ST. LOUIS -- Missouri taxpayers could be forced to pay cleanup costs in Herculaneum if the financially troubled company that runs the nation's largest lead smelter files for bankruptcy, the state's chief environmentalist told the St. Louis Post-Dispatch.
Stephen Mahfood, the Missouri Department of Natural Resources' chief, said the state agency is studying the impact of a possible bankruptcy by Doe Run Co.
"If the company goes bankrupt, the government agencies could very well be on the hook for the cleanup and dealing with the issues of contamination in Herculaneum," Mahfood told the newspaper for a copyright story Sunday.
Messages left Saturday night with Doe Run were not immediately returned.

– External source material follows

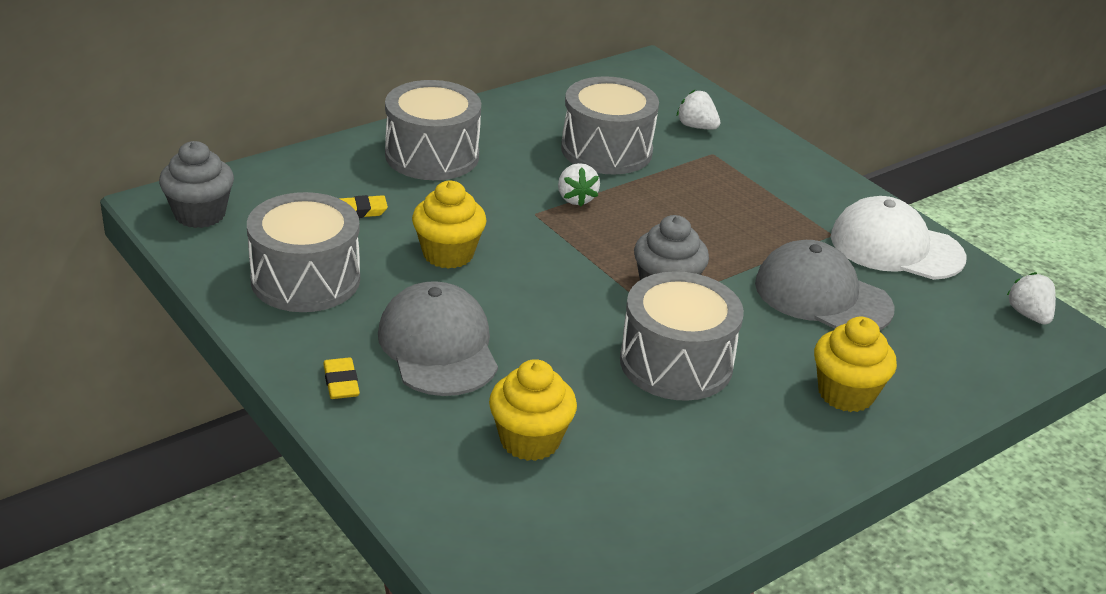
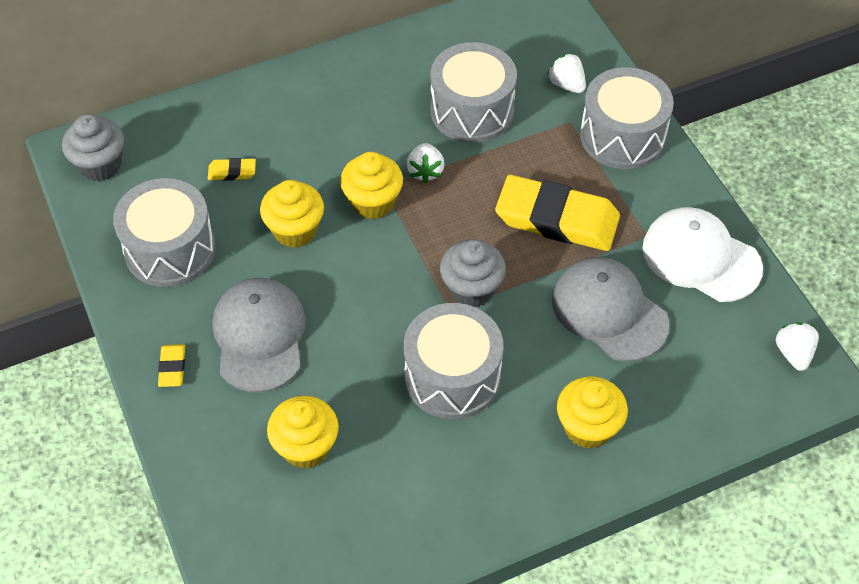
camera: 15 degrees right, 20 degrees up
(432, 155) = (312, 106): grey drum -> grey drum (622, 136)
(528, 226) = (373, 202): none -> yellow cupcake
(733, 227) = (557, 218): none -> yellow eraser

On March 15, Doe Run said it was unable to make $15 million in interest payments on $305 million in bond debt, and that it was negotiating with creditors. The company has attributed the problem to depressed prices, among other things.
At that time, Doe Run chief executive Jeffrey Zelms said the company had no foreseeable plans to file for bankruptcy, calling that scenario "not a consideration at the moment."

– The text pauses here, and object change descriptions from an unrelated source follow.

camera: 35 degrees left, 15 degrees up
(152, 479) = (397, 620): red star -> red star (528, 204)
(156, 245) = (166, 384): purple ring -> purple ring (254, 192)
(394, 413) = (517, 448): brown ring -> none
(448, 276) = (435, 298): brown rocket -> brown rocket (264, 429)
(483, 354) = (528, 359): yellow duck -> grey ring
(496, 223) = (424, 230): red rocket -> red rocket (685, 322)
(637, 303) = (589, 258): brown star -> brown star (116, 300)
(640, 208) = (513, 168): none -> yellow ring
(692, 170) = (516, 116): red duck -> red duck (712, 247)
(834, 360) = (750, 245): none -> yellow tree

"If things turned to hell, it'd be the only alternative. I don't even consider it an option," Zelms said then.
Zelms said Doe Run presented an offer to bondholders he declined to identify. Zelms said if the offer was accepted, Doe Run would become a restructured operation and would not be "broken up."

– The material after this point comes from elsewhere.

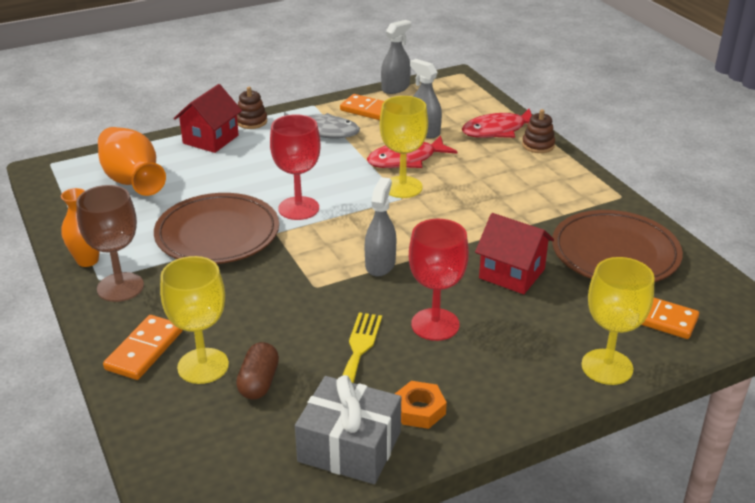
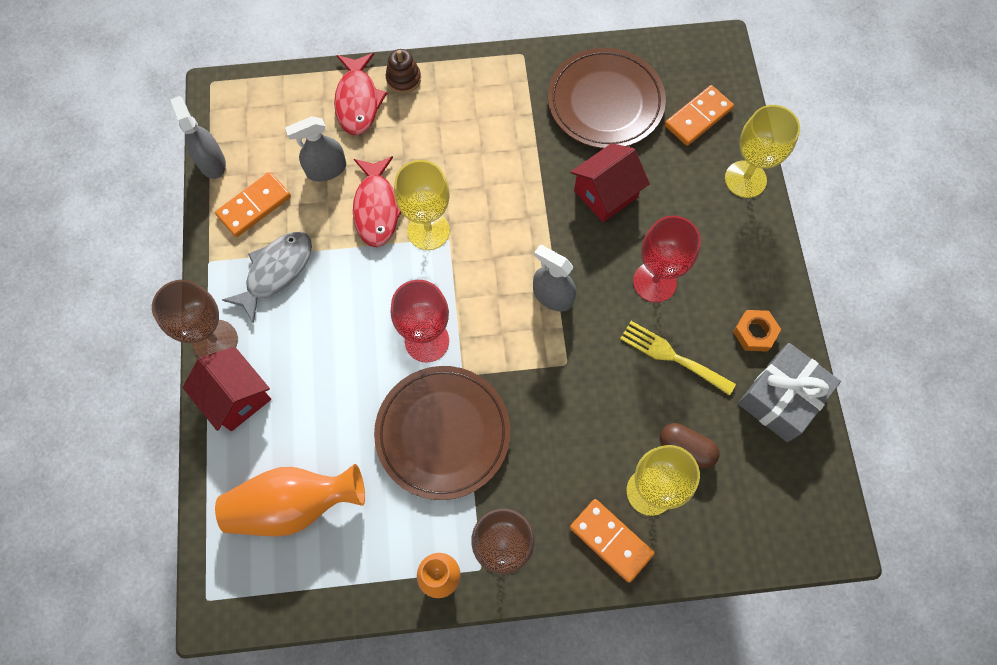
camera: 70 degrees left, 35 degrees up
(251, 121) = (215, 341): brown stacking toy -> brown goblet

"Our objective is to get this company restructured, to reduce the debt load substantially and to pay our creditors 100 pennies on the dollar," Zelms said.
Doe Run has more than $26 million in environmental cleanup actions it must take to satisfy regulators.
The company's 110-year-old Herculaneum smelter has caused contamination from lead, arsenic, cadmium and other toxic substances.